И Ефим побежал в противоположном направлении. Он постоянно оглядывался и мог поклясться, что за ним с криками гонится целая сатанинская свора.
В это время мимо прогремел ночной трамвай, оглушив беглеца резким звонком. Хилова осенило: теперь он знал, что ему надо делать. Он бросился вслед за трамваем. Ему удалось его догнать на повороте, когда он снизил скорость, и запрыгнуть на пустую платформу.
— Теперь не догоните, — торжествуя, кричал он в пустоту, глядя на пролетающие мимо и исчезающие в темноте дома, деревья, столбы…
Трамвай мчался быстро, не делая остановок. Минут через десять он был уже возле Каланчевки.

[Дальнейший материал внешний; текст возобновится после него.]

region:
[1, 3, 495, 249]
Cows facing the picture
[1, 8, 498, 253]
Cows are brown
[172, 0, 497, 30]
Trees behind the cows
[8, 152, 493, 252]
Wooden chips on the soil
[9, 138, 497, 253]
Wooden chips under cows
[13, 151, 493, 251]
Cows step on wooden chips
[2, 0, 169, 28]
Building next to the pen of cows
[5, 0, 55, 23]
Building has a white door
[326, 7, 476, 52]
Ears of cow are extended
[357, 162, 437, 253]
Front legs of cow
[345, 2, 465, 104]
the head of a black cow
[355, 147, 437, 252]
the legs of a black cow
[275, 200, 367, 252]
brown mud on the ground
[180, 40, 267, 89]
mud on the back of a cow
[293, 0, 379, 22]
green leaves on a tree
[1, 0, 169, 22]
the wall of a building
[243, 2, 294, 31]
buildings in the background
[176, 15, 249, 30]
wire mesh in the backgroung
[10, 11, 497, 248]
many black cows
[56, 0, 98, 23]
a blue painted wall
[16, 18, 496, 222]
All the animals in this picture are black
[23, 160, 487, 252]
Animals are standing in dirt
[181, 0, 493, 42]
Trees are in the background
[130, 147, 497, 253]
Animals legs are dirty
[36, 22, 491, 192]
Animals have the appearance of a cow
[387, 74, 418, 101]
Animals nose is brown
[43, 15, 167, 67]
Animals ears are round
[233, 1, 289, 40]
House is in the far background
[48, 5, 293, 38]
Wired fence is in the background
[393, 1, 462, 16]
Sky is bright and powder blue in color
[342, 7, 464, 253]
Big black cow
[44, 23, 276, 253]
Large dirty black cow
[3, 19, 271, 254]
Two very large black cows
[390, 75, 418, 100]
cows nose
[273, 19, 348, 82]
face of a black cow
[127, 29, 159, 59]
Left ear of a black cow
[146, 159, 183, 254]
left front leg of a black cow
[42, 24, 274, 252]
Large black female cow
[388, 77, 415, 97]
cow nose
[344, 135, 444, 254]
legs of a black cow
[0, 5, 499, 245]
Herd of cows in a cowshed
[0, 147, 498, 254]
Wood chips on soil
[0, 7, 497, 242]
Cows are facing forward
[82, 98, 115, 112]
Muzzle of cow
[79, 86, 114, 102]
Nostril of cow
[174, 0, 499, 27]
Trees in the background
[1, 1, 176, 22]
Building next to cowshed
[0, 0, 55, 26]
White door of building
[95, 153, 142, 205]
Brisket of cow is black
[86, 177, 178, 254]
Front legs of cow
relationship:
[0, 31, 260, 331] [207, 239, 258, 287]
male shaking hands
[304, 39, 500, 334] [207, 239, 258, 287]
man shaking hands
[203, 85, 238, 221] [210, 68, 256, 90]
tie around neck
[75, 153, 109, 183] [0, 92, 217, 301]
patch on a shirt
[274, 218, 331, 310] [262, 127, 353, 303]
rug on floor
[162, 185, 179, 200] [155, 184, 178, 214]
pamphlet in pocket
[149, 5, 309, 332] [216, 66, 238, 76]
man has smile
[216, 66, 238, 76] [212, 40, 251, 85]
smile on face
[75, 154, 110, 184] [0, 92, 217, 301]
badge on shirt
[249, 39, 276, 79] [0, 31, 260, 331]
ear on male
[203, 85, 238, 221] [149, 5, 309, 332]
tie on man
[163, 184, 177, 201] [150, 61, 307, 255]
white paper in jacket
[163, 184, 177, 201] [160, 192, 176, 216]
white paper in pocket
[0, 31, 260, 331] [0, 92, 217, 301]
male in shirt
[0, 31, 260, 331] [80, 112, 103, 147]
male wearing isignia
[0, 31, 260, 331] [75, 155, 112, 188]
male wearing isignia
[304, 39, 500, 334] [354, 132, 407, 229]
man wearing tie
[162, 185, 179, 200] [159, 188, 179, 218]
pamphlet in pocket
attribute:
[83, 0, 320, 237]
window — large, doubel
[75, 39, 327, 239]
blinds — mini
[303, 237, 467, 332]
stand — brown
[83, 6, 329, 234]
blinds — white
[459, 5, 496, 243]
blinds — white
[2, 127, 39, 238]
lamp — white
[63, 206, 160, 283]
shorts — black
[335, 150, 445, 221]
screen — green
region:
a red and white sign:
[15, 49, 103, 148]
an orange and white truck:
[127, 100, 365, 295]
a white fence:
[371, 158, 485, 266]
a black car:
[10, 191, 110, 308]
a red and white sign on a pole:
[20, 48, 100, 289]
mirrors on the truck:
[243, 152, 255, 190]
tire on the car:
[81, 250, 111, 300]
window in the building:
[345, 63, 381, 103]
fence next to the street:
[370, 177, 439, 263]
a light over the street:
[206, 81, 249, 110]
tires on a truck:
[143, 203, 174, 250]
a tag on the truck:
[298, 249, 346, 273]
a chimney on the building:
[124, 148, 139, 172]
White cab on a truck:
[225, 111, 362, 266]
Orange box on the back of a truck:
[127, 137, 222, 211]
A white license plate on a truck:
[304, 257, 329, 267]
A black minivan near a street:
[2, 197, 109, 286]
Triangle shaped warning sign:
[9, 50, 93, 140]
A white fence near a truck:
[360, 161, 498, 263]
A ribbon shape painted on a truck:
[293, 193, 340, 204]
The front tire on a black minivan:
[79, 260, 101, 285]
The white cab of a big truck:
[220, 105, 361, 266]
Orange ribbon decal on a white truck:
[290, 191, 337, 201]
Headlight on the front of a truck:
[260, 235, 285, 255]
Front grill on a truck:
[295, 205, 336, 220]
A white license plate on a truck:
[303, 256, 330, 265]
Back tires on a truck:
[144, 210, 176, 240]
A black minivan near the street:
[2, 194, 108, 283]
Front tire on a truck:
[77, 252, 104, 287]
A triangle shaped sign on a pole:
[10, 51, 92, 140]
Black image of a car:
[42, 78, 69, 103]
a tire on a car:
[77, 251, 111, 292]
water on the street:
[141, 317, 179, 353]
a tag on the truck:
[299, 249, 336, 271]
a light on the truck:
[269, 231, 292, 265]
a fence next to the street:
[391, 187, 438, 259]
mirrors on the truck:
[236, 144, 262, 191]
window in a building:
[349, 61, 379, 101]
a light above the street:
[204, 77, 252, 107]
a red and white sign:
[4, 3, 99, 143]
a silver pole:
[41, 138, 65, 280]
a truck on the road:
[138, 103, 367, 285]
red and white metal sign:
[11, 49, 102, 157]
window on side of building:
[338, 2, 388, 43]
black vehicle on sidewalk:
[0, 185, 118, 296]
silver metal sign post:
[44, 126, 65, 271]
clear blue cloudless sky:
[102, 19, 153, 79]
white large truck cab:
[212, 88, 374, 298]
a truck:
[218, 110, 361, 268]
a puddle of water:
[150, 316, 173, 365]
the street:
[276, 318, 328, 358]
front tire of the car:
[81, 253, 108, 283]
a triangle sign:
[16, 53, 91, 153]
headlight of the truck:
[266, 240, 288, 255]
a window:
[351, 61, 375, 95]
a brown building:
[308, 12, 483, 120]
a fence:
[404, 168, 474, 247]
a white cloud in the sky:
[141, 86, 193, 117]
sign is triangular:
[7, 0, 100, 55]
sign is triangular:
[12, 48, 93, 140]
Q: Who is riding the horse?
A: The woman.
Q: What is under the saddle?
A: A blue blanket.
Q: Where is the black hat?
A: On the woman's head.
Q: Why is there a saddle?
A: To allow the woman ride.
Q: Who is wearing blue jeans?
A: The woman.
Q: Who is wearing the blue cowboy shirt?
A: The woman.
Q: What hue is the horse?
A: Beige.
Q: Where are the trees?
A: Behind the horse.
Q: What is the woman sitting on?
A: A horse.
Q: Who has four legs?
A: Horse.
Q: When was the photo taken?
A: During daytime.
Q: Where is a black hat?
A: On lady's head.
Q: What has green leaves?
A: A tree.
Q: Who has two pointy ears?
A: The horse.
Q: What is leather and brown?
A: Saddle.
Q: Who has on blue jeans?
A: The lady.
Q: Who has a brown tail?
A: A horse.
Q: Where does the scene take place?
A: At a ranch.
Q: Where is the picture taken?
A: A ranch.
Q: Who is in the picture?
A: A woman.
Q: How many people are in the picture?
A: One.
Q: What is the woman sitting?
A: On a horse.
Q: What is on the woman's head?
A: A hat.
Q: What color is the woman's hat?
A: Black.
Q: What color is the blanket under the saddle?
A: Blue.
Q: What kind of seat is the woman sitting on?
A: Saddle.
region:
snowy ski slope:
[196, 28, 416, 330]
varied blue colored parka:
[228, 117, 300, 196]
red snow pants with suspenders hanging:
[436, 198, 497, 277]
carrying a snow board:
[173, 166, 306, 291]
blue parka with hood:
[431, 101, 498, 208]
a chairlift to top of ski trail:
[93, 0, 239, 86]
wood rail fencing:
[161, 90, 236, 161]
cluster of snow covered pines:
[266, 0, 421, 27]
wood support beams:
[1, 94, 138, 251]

Хилов спрыгнул и побежал к Ленинградскому вокзалу.
После того кошмара Ефим решил вообще не ночевать в своей квартире, куда вернулся лишь под утро. Он почти перестал есть. С отрешенным видом Человек в фартуке бродил по кабинетам лаборатории, опасливо обходя стороной опустевшие камеры. Их зияющая пустота угнетала его все сильнее. Вечерами снова плелся на вокзал. От слабости кружилась голова. Выйти из ломки никак не удавалось, и для поддержания хоть какого-то ощущения равновесия он то и дело прикладывался к бутылке, которую постоянно носил в кармане. Сделав два-три глотка, чувствовал небольшое облегчение.